“Life, Liberty, and the pursuit of Happiness,” those are the three virtues bestowed on American citizens as dubbed by the Declaration of Independence. Notice the attention to wording when saying “pursuit” of happiness; though one may never get happiness, you are allowed to go for whatever you determine to provide happiness to you. London in Brave New World makes attaining happiness very simple; by devaluing both liberty and life, you are able to obtain happiness.
The conditioning of people from birth to death sets the boundaries of a person, determining both what is considered “happiness” and, more strictly, what isn’t. When everything is meticulously planned out and limits are set, then a person does not realize what they’re missing something and must by default be happy; the old adage of “ignorance is bliss” comes to mind. And Mustapha Mond/the other controllers of the world realize this:
“‘Because our world is not the same as Othello’s world. You can’t make flivvers without steel‒and you can’t make tragedies without social instability. The world’s stable now. People are happy; they get what they want, and they never want what they can’t get.’” (p.198)
“… and they never want what they can’t get,” the conditioning that everyone undergoes prevents people from even yearning for something more. This clearly eliminates a person’s ability to have free-will; meaning you can’t choose how you attain happiness, happiness is given to you and you accept it because the scope of your understanding is limited strictly by your worldview. But in turn, this is a limiter on people’s ability to live life the way they want to and are thus not free.

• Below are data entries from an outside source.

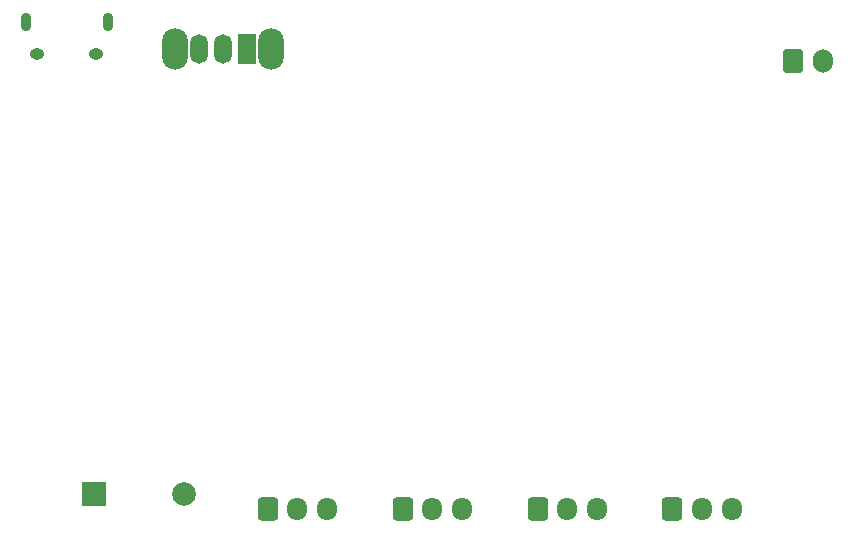
<source format=gbr>
%TF.GenerationSoftware,KiCad,Pcbnew,(6.0.5-0)*%
%TF.CreationDate,2022-06-13T17:31:06+02:00*%
%TF.ProjectId,Transportino,5472616e-7370-46f7-9274-696e6f2e6b69,v01*%
%TF.SameCoordinates,Original*%
%TF.FileFunction,Soldermask,Bot*%
%TF.FilePolarity,Negative*%
%FSLAX46Y46*%
G04 Gerber Fmt 4.6, Leading zero omitted, Abs format (unit mm)*
G04 Created by KiCad (PCBNEW (6.0.5-0)) date 2022-06-13 17:31:06*
%MOMM*%
%LPD*%
G01*
G04 APERTURE LIST*
G04 Aperture macros list*
%AMRoundRect*
0 Rectangle with rounded corners*
0 $1 Rounding radius*
0 $2 $3 $4 $5 $6 $7 $8 $9 X,Y pos of 4 corners*
0 Add a 4 corners polygon primitive as box body*
4,1,4,$2,$3,$4,$5,$6,$7,$8,$9,$2,$3,0*
0 Add four circle primitives for the rounded corners*
1,1,$1+$1,$2,$3*
1,1,$1+$1,$4,$5*
1,1,$1+$1,$6,$7*
1,1,$1+$1,$8,$9*
0 Add four rect primitives between the rounded corners*
20,1,$1+$1,$2,$3,$4,$5,0*
20,1,$1+$1,$4,$5,$6,$7,0*
20,1,$1+$1,$6,$7,$8,$9,0*
20,1,$1+$1,$8,$9,$2,$3,0*%
G04 Aperture macros list end*
%ADD10RoundRect,0.250000X-0.600000X-0.725000X0.600000X-0.725000X0.600000X0.725000X-0.600000X0.725000X0*%
%ADD11O,1.700000X1.950000*%
%ADD12R,2.000000X2.000000*%
%ADD13C,2.000000*%
%ADD14O,2.200000X3.500000*%
%ADD15R,1.500000X2.500000*%
%ADD16O,1.500000X2.500000*%
%ADD17RoundRect,0.250000X-0.600000X-0.750000X0.600000X-0.750000X0.600000X0.750000X-0.600000X0.750000X0*%
%ADD18O,1.700000X2.000000*%
%ADD19O,1.250000X0.950000*%
%ADD20O,0.890000X1.550000*%
G04 APERTURE END LIST*
D10*
%TO.C,J3*%
X182372000Y-102362000D03*
D11*
X184872000Y-102362000D03*
X187372000Y-102362000D03*
%TD*%
D10*
%TO.C,J1*%
X159512000Y-102362000D03*
D11*
X162012000Y-102362000D03*
X164512000Y-102362000D03*
%TD*%
D10*
%TO.C,J2*%
X170942000Y-102362000D03*
D11*
X173442000Y-102362000D03*
X175942000Y-102362000D03*
%TD*%
D10*
%TO.C,J4*%
X193762000Y-102379000D03*
D11*
X196262000Y-102379000D03*
X198762000Y-102379000D03*
%TD*%
D12*
%TO.C,BZ1*%
X144790000Y-101092000D03*
D13*
X152390000Y-101092000D03*
%TD*%
D14*
%TO.C,SW2*%
X159802000Y-63468000D03*
X151602000Y-63468000D03*
D15*
X157702000Y-63468000D03*
D16*
X155702000Y-63468000D03*
X153702000Y-63468000D03*
%TD*%
D17*
%TO.C,BT1*%
X203982000Y-64499000D03*
D18*
X206482000Y-64499000D03*
%TD*%
D19*
%TO.C,J5*%
X144989229Y-63844597D03*
D20*
X145989229Y-61144597D03*
D19*
X139989229Y-63844597D03*
D20*
X138989229Y-61144597D03*
%TD*%
M02*

</source>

But even happiness itself is an obstacle, because how can you be happy while not knowing what other emotions are. We know what darkness is because we have light, and so on. The struggle of getting happiness in turn creates dullness:
“‘Of course it does. Actual happiness always looks pretty squalid in comparison with the overcompensations of misery. And, of course, stability isn’t nearly so spectacular as instability. And being contented has none of the glamour of a good fight against misfortune, none of the picturesqueness of a struggle with temptation, or a fatal overthrow by passion or doubt. Happiness is never grand.’” (p.199)
There is no point to living without having a struggle, which is why we in our society “pursue” happiness rather than full on obtain it. The journey is more rewarding than the destination; as shown with John appreciating self-sacrifice (self-flagellation) more than being given everything, seen throughout the entire last chapter of the novel.
In the end, real happiness is obtained through the ability to freely think about what you want to do and then go after it. Helmholtz and even the Controller both strive to do more than be complacent with being constantly, positively stimulated:
“…Anything for a quiet life. We’ve gone on controlling ever since. It hasn’t been very good for truth, of course. But it’s been very good for happiness. One can’t have something for nothing. Happiness has got to be paid for. You’re paying for it, Mr.Watson‒paying because you happen to be too much interested in beauty. I was too much interested in truth; I paid too.” (p.205)
Helmholtz, loving the idea of being expressive, is not happy because he’s shackled by the ability of having free-will and knowing he wants to do more in a world that universally sees happiness as over-stimulation of sex and drugs. The Controller, in an oddly sympathetic way, is striving to make everyone else happy and to maintain a status quo; that’s his goal in life, to make everyone else happy while suffering himself to not pursue his true passion of science.
So are you truly happy when you’re completely complacent with yourself and what you currently have? Or are you happy when you do what you want to do, yearning to make more out of what you don’t currently have/achieved? In other words, should you strive for happiness or for freedom?